▶ [What is needed] Recast the lines from the one containing "collection date as typed: 28 Apr 1958" through the end of the stored data, inclusive, as a numbered list, leaving out blank lines.

▶ [Stored data]
>> BEGIN

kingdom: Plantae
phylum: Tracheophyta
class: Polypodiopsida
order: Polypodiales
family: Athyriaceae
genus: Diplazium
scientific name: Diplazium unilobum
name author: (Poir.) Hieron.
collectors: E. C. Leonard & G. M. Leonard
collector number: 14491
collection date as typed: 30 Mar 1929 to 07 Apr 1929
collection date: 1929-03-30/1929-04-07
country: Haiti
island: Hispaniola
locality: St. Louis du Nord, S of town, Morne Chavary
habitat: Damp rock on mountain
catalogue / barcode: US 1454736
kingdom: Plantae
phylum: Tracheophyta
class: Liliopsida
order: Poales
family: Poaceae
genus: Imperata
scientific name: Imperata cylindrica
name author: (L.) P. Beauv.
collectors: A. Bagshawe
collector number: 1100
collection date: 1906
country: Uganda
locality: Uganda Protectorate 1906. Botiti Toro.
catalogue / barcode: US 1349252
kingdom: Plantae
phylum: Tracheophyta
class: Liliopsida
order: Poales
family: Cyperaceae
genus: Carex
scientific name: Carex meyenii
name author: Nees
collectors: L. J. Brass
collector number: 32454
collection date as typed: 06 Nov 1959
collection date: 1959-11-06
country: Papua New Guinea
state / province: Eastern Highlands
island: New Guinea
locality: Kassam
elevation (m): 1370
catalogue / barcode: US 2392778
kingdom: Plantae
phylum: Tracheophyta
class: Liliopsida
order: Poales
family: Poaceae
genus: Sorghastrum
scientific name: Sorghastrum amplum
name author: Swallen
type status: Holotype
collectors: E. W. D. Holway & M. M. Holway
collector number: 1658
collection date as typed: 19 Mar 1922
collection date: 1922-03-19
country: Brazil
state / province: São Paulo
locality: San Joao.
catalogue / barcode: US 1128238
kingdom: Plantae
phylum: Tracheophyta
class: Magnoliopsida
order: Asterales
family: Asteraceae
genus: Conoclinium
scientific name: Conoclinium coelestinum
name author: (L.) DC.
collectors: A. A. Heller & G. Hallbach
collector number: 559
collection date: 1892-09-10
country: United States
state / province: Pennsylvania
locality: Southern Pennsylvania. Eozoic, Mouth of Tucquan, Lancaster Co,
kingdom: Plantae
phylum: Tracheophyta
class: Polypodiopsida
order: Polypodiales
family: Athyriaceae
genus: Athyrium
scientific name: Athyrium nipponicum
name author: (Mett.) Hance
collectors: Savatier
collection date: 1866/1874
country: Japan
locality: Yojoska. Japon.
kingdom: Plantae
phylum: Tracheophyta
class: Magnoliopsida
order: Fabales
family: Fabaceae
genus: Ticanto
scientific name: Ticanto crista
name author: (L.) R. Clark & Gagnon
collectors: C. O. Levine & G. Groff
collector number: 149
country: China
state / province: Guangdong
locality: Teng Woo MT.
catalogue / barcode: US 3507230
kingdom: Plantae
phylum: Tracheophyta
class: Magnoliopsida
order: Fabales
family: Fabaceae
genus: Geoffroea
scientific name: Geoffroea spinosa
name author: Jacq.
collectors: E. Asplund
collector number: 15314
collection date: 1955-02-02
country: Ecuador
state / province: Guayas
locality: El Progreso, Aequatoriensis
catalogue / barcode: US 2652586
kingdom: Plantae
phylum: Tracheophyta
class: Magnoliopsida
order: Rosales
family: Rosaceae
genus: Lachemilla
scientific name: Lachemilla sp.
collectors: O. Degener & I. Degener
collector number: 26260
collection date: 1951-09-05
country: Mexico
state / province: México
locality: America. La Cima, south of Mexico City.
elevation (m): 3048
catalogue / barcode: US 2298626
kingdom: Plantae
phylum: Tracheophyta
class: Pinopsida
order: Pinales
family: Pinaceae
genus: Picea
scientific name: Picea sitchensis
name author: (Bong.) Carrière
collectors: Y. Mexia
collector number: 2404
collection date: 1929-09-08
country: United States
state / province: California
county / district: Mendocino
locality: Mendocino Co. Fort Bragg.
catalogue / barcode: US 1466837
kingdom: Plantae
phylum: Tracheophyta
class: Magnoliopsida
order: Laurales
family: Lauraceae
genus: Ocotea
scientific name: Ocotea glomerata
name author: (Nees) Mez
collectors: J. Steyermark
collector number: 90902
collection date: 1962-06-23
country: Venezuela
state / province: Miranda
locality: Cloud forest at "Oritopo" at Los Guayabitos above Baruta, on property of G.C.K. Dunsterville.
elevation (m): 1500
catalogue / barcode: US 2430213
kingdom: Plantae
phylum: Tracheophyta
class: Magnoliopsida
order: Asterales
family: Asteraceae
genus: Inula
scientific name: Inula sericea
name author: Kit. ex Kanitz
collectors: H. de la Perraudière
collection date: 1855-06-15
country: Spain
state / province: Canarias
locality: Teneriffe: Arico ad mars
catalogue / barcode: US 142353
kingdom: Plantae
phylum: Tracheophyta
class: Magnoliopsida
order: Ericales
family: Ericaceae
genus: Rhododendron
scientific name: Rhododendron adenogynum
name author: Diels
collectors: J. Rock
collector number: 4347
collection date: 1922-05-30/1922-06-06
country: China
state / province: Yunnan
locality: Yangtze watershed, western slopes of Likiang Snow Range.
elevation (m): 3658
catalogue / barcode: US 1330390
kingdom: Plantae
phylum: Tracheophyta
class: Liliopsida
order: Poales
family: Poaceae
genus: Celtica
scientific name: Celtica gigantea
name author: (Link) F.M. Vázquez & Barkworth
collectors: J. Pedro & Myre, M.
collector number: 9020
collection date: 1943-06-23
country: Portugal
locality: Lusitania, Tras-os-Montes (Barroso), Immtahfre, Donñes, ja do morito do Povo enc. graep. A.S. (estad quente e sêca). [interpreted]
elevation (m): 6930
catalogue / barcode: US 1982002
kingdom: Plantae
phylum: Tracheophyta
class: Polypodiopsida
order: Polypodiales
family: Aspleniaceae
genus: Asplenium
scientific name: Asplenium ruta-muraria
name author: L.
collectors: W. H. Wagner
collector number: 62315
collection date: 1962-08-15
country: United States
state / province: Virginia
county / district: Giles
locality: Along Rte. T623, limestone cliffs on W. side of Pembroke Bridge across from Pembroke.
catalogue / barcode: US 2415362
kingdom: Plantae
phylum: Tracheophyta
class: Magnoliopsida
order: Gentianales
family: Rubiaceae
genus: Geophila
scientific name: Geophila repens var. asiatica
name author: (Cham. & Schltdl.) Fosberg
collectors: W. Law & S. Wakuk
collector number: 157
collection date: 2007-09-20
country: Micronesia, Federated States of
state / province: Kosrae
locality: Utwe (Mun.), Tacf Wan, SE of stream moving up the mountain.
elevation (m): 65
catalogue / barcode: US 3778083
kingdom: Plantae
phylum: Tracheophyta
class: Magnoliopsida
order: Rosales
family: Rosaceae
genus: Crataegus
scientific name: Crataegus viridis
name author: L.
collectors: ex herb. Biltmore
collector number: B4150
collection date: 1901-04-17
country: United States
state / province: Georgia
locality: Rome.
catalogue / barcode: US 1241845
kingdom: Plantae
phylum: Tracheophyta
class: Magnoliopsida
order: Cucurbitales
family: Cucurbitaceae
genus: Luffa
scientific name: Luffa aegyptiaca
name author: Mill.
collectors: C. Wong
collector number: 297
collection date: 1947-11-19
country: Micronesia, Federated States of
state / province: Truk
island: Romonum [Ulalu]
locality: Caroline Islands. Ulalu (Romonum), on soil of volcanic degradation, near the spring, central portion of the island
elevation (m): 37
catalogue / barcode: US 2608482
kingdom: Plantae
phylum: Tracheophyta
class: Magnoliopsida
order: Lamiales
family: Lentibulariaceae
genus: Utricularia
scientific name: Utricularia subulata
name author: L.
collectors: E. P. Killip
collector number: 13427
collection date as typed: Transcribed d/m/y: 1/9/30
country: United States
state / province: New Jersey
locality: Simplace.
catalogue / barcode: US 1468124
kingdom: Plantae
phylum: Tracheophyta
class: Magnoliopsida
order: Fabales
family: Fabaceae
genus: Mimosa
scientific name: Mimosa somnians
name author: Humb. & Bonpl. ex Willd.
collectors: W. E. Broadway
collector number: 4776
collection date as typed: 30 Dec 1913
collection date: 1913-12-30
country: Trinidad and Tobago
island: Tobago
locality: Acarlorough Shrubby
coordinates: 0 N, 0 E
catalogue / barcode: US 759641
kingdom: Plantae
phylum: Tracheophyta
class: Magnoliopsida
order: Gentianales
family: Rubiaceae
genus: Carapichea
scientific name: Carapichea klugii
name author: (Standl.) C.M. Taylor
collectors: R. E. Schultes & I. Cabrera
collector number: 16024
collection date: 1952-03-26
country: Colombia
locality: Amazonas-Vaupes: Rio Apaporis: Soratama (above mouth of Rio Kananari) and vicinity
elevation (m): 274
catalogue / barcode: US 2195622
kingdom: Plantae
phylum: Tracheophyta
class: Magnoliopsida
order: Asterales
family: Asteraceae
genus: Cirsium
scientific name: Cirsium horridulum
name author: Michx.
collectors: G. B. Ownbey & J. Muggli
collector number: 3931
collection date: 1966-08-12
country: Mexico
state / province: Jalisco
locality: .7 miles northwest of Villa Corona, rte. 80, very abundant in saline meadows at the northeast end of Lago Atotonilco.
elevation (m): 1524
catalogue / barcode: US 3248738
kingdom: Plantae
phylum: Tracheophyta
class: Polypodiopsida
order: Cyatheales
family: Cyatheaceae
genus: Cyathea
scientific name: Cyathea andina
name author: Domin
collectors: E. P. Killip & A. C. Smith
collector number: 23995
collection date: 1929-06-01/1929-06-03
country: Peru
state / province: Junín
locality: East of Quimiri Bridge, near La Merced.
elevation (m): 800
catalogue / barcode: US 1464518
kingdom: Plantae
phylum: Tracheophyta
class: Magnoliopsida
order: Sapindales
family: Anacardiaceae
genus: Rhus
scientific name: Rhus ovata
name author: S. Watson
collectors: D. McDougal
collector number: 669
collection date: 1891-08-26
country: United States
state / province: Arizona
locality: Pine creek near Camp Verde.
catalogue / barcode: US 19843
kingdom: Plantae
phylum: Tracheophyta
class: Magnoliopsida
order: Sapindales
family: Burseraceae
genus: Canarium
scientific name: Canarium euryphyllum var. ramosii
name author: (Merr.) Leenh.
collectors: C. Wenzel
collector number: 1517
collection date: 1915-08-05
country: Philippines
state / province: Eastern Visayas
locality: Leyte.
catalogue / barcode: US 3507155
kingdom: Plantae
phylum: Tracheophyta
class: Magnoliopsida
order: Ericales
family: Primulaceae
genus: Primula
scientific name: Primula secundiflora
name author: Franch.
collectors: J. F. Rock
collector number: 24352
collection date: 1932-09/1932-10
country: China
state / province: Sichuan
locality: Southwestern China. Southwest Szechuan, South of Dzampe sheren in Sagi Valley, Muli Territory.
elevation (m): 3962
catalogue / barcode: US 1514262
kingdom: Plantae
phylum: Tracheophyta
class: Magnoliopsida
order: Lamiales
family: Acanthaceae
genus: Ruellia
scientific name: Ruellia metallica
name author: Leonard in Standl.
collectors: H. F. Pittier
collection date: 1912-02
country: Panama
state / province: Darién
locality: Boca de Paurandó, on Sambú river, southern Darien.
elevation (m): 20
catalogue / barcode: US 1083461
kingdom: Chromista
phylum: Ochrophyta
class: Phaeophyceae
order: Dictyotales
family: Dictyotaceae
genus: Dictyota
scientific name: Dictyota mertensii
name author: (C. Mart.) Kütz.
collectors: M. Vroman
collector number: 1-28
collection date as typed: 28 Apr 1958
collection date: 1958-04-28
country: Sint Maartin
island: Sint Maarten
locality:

>> END

▶ [Output for this task]
1. collection date as typed: 28 Apr 1958
2. collection date: 1958-04-28
3. country: Sint Maartin
4. island: Sint Maarten
5. locality:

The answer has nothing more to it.